For a time, Swans were my favourite group. Brutal but oddly beautiful, they were the most extreme expression of what I wanted from rock and roll. There were bands who were faster and dirtier and more obscene, but Swans were particularly out there because what they were doing was quite clearly art. With a capital A. I liked that there was meaning behind it all and that they weren’t just a bunch of nihilistic punk wasters who wanted to shock people. As for the meaning: I didn’t really care. In fact, I found their obsession with violence, sex and death a bit silly. Still, for a kid who fancied himself as arty they were the perfect credentials band. My wonderful Greed T-Shirt also ensured that hip passers-by knew I wasn’t just a dopey kid.
Which is to say, of course, that I was as much a prat as any other teenager.

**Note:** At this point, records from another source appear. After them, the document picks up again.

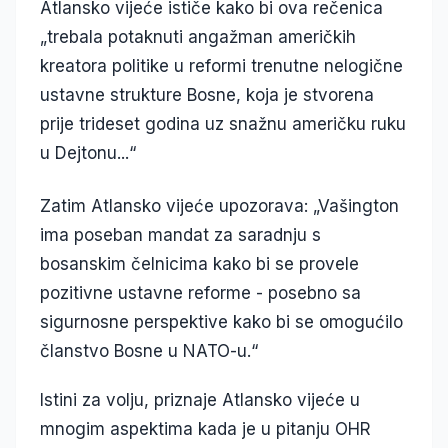
Atlansko vijeće ističe kako bi ova rečenica
„trebala potaknuti angažman američkih
kreatora politike u reformi trenutne nelogične
ustavne strukture Bosne, koja je stvorena
prije trideset godina uz snažnu američku ruku
u Dejtonu...“
Zatim Atlansko vijeće upozorava: „Vašington
ima poseban mandat za saradnju s
bosanskim čelnicima kako bi se provele
pozitivne ustavne reforme - posebno sa
sigurnosne perspektive kako bi se omogućilo
članstvo Bosne u NATO-u.“
Istini za volju, priznaje Atlansko vijeće u
mnogim aspektima kada je u pitanju OHR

But all of that isn’t to say that I was just pretending to like them. All the arty stuff was just an added bonus. I was pleased with myself that I was indulging in something cerebral but was really loving the fall into the sheer noise and base terror of it all. Full blast through the headphones, night after night.
And it’s there, on the gut level, that Swans really work. They’re not pleasant, they’re not to be played in the background and they can’t be danced to. But their slow tempoed, brutal crunch can be just the thing to remind you that rock and roll – when it’s done right – can still get you right there.